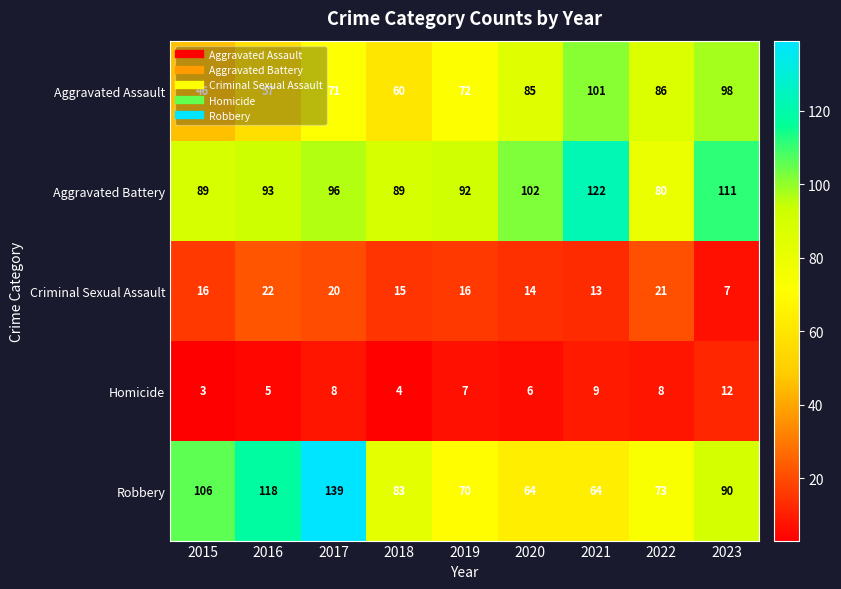

Which series has the largest range (max minus min)?

Robbery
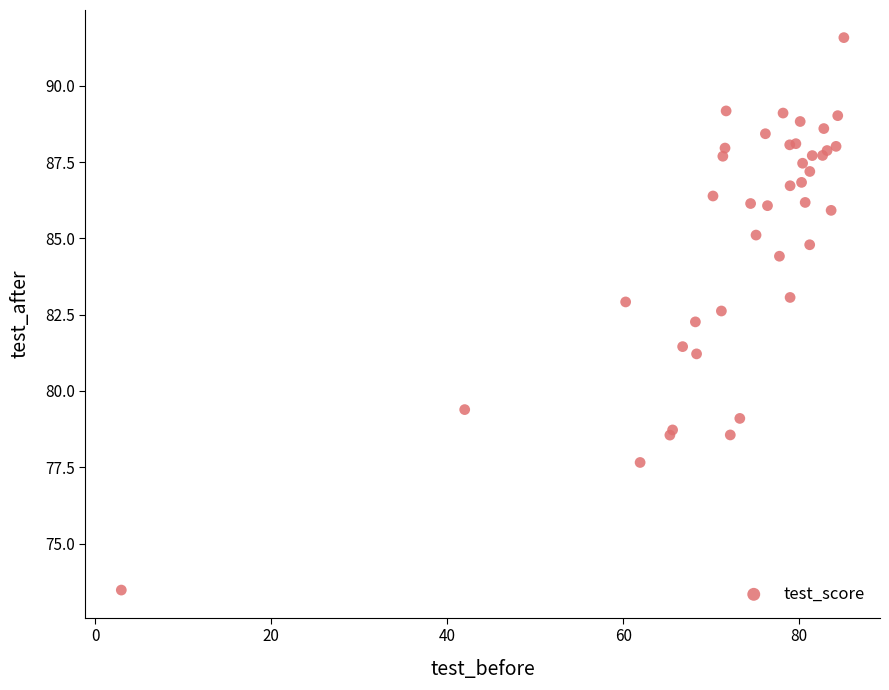

What Y value in the scatter plot is closest to 82?

82.3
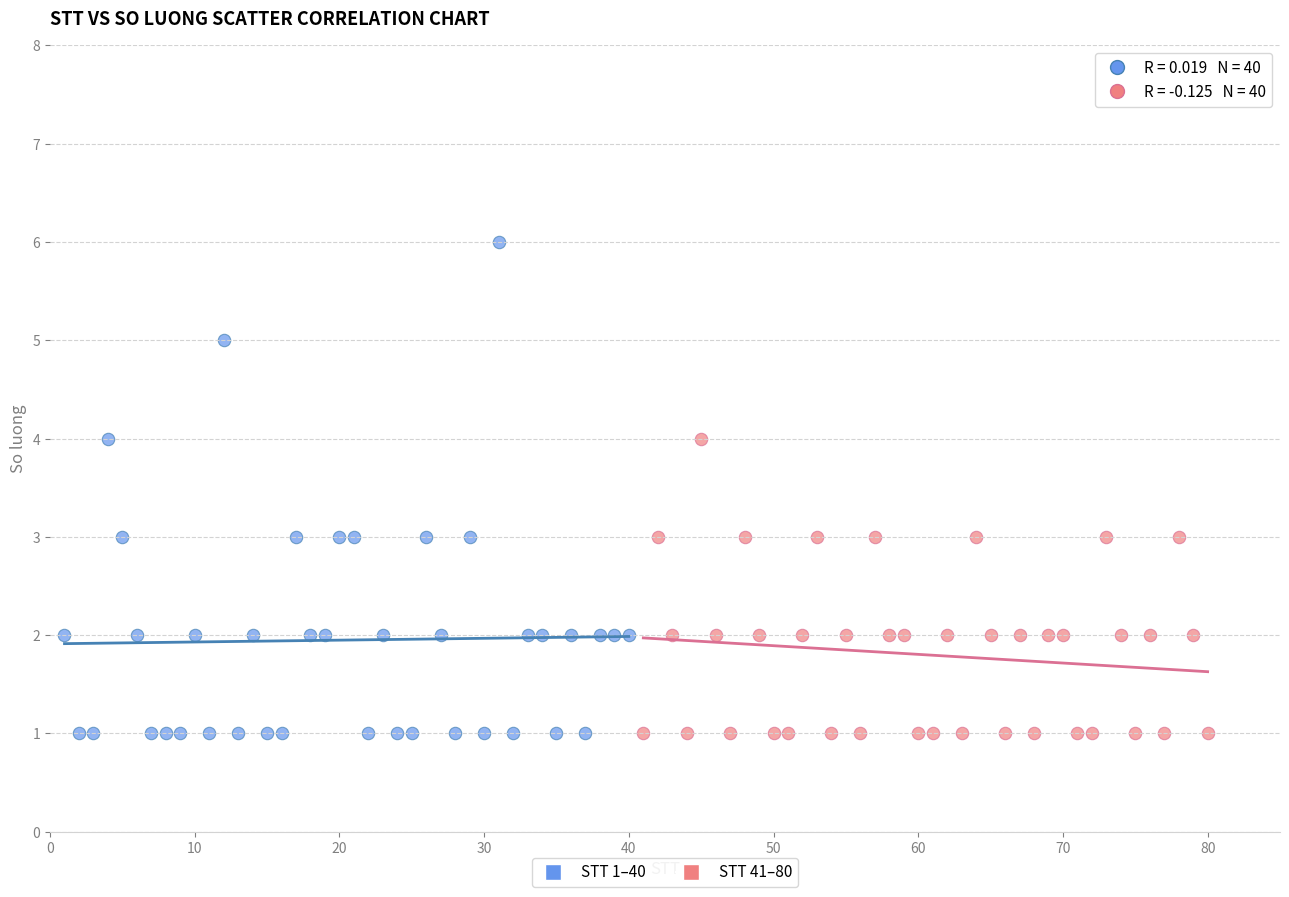

What are all the series names shown in the legend?

STT 1–40, STT 41–80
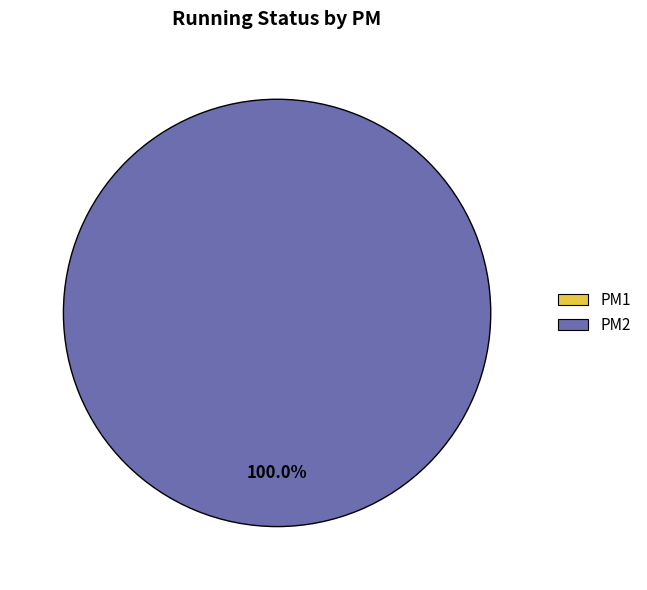

Does PM1 represent more than half of the total?

No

Exercise objective
Determine how many lines of the listing above contain the string "What", with case taken into account. Reply with the number alone.

Your response
2